Palę Paryż - Bruno Jasieński (biblioteka na zamówienie txt) 📖
Katastroficzna powieść Brunona Jasieńskiego Palę Paryż ukazała się w odcinkach na łamach francuskiego socjalistycznego dziennika „L'Humanité” w 1928 r., a w następnym roku w formie książkowej nakładem wydawnictwa Ernesta Flammariona. Jak wspomina Juliusz Kaden-Bandrowski we wstępie do polskiego wydania (1929), publikacja, choć należąca do nurtu fantastyki, wywołała żywe reakcje ze względu na swą wymowę polityczną. Ostatecznie stała się powodem wydalenia w 1929 r. z Francji, gdzie przebywał na emigracji od 1925 r., komunizującego autora, który znalazł następnie schronienie w ZSRR (tam tłumaczenie opublikowano w nakładzie 140 000 egzemplarzy, a dodruk liczył 220 000).
Ciekawostkę stanowi fakt, że iskra, która zainicjowała powstanie płomiennej lewicowej powieści, skrzesana została przez drobne nieporozumienie językowe. Jasieński pisał Palę Paryż w odpowiedzi na wyszydzającą styl życia proletariatu radzieckiego nowelę Paula Moranda Je brûle Moscou; tymczasem w gwarze miejskiej owo brûler znaczyło tyle: palić, co: przemierzać przestrzeń, szlifować bruk. Tym niemniej cały tom L'Europe galante, w którym ukazała się nowela Moranda, stanowił przykład twórczości szczególnie nieznośnej dla polskiego awangardysty: proponującej eleganckie bon moty zamiast sztuki zmuszającej do pogłębionej refleksji. Jasieński zaproponował, by burżuazyjny świat przyjrzał się krytycznie stylowi życia swej mitycznej stolicy, owemu „tłumowi statystów” (oraz kilku protagonistom) — „jaki na ekran bulwarów paryskich wyrzuca co wieczora zepsuty aparat projekcyjny Europy”.

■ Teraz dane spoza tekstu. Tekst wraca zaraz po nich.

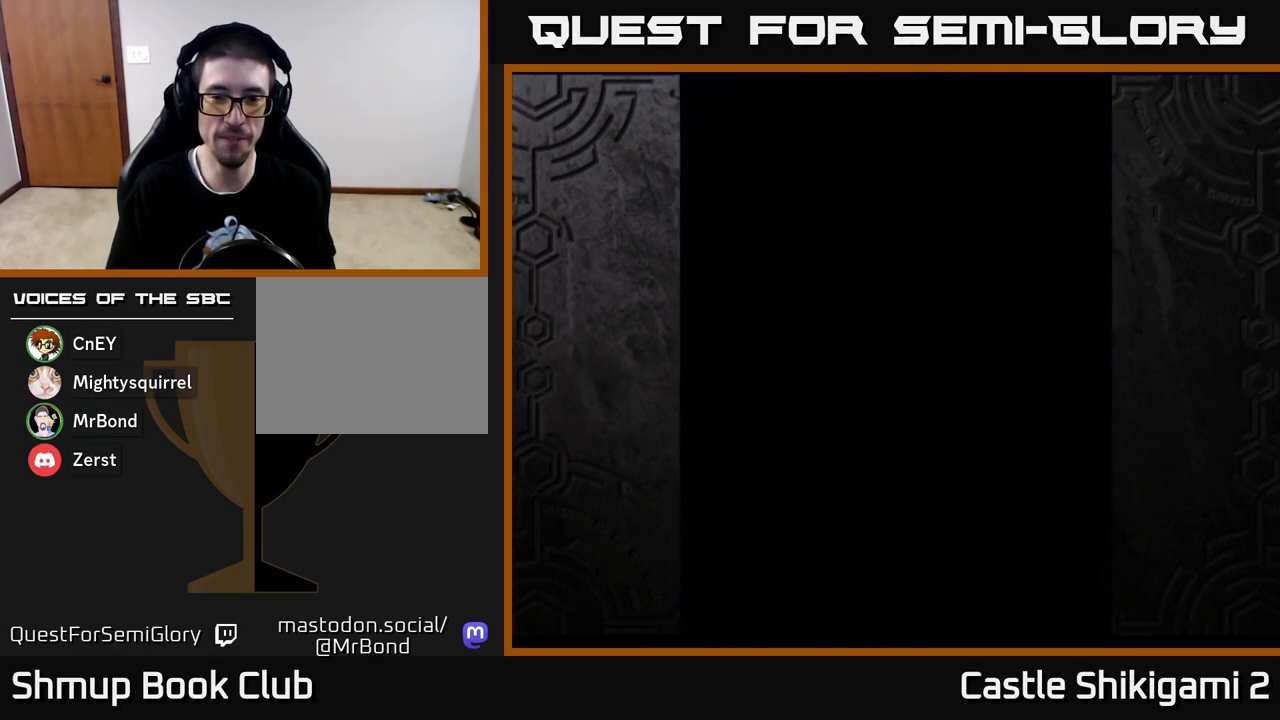
{"buttons": [], "left_stick": "center", "right_stick": "center", "events": [[200, "START", "down"], [267, "START", "up"], [400, "START", "down"], [450, "START", "up"]]}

Temat epidemii, która brutalnie demaskuje zarówno charakter ludzi, jak również naturę panujących stosunków społecznych, prawie dwadzieścia lat później podejmie Albert Camus w swej najsłynniejszej powieści Dżuma. Jednak wypowiedź artystyczna Jasieńskiego — zarówno bardziej poetycka w poszczególnych frazach, jak i bardziej, mimo osadzenia w realiach epoki, abstrakcyjna i futurystyczna — ma charakter manifestu wiary w możliwość wydobycia z otchłani poniżenia i zatracenia rzeszy ludzi głodnych i wydziedziczonych, zepchniętych w tę otchłań przez garstkę sytych i posiadających.
- Autor: Bruno Jasieński
- Epoka: Dwudziestolecie międzywojenne
- Rodzaj: Epika
Czytasz książkę online - «Palę Paryż - Bruno Jasieński (biblioteka na zamówienie txt) 📖». Wszystkie książki tego autora 👉 Bruno Jasieński
Nie! Mało! Cóż znaczy jeden? Tysiąc! Milion! Wszystkich! Miasto! Skąd wziąć tych olbrzymich rąk, tych kilometrowych palców, co objęłyby jednym uściskiem te charczące, pofałdowane gardziele? Wszystkich! Zmiąć! Powalić! Upić się ich bezsilnym charkotem! Ręce! Skąd wziąć tych rąk?
Naraz niespodziana jasność oślepiającym płomieniem magnezji rozświetliła mu na chwilę mózg, aż stanął osłupiały, oszołomiony i przycichły. Chwilę stał, jak w olśnieniu, potem zawrócił na miejscu i począł iść z powrotem, ulicami, którymi przyszedł, wprost, przez tłum, jak Chrystus, stąpający po wodzie, olbrzymi i majestatyczny, jakby niósł przed sobą promieniejącą monstrancję swej nienawiści. Czuł, że ludzie ustępują mu z drogi, otwierając przed nim długi szpaler ulic z perspektywą w nieskończoność.
Znalazłszy się na powrót przed zamkniętymi drzwiami instytutu, które opuścił przed chwilą, Pierre spokojnie zadzwonił.
Otworzył mu René, zdziwiony tą nieoczekiwaną powtórną wizytą. Pierre objaśnił mu spokojnie, że zapomniał laski, którą, o ile sobie przypomina, zostawił w laboratorium.
Weszli na górę po szerokich, chłodnych jak tunel, kamiennych schodach.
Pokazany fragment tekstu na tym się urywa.